Bryce Harrington wrote:
On Wed, Aug 10, 2005 at 12:17:29PM +0200, Hendrik-Jan Heins wrote:
I think you do have a very good point about the naming convention. However, I am not sure whether I can just use "mdk" as Mandriva does on the packages, as that could create some confusion about where they came from. As fas as I could find out, Mandriva itself (and people who are in some ways affiliated) use this extension. I am open to suggestions, so if you have a suggestion for a naming extention that is clear and describes where the package is for, please tell me.
We've never been told by Mandrake that our naming convention was problematic, so I think including 'mdk' in it should not pose a problem. I've done this myself in the past without issue, so would suggest it here as well.

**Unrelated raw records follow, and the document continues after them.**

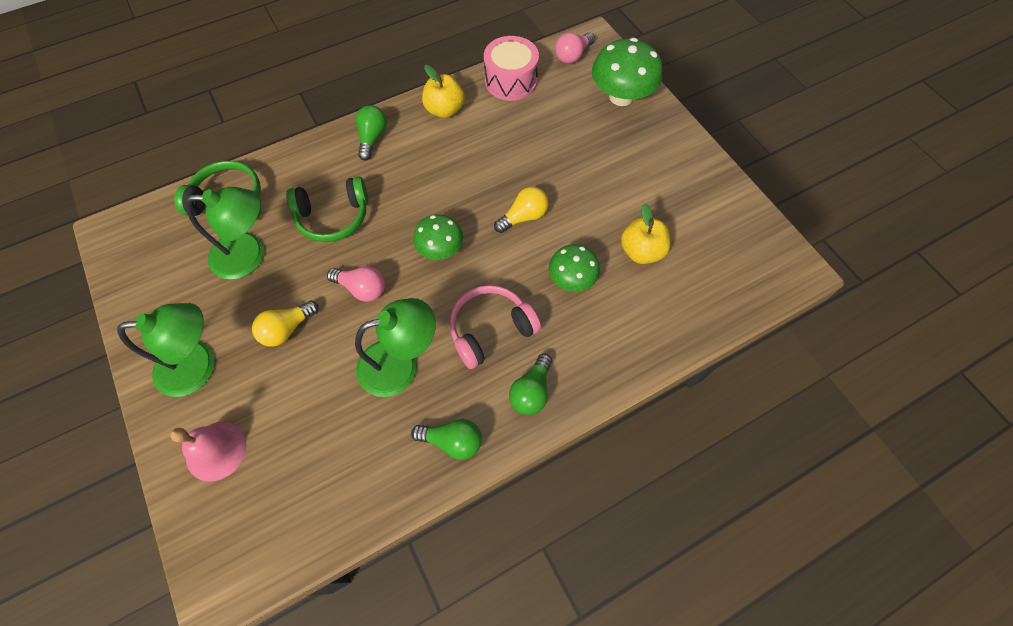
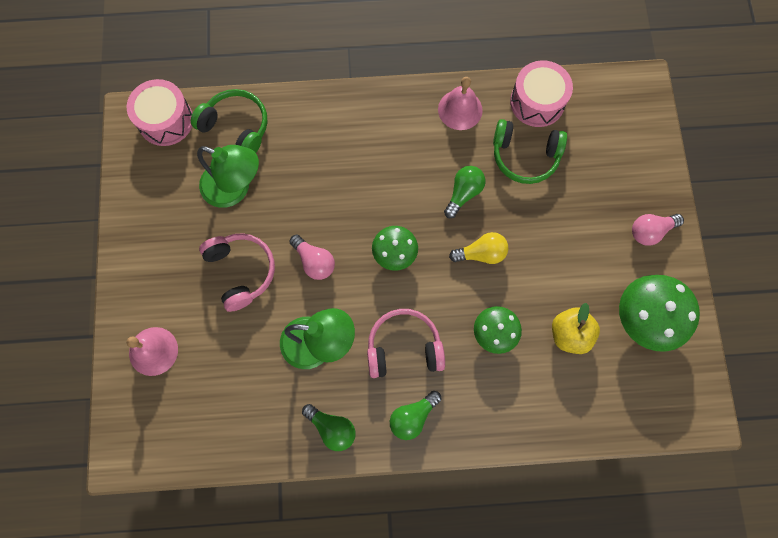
camera: 25 degrees right, 10 degrees up
(150, 222) = (166, 120): none -> pink drum
(199, 365) = (163, 273): green lamp -> none
(287, 329) = (241, 271): yellow light bulb -> pink headphones
(333, 217) = (317, 181): green headphones -> green headphones (525, 156)
(372, 138) = (382, 113): green light bulb -> green light bulb (463, 193)
(444, 110) = (460, 109): yellow apple -> pink bell
(572, 56) = (611, 97): pink light bulb -> pink light bulb (650, 231)
(621, 97) = (635, 164): green mushroom -> green mushroom (645, 319)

Right. I'll change that now. I just rebuilt the packages to be named .mdk I think I'll get them in place of the older ones today.
I suppose that the static builds could be used in any distro that can handle .rpm files. However Mandriva uses a menu (like Debian's menu), and as far as I know, the static packages don't contain a menu entry that the .hjh packages do have.
Yes, I also ran into this specific issue when creating mandrake RPMs of Inkscape.
And just as you already pointed out, dependencies on other packages can be a real problem. Part of the problem is in naming rpm packages in the package that are neded for it to run (different naming conventions in the different distros). But also the different versions of glibc, gcc etc.. that are used can pose a problem. However... it doesn't have to be. I read a post somewhere about NVu x86_64, for which I also made an RPM package. In that post there was someone using Debian and Alien to convert the package to a .deb package. According to that post, it did work for him. Of course, this is no more than anecdotical. If you really want to know if an RPM package can be used on all distros, you should test every new version, on every distro and version.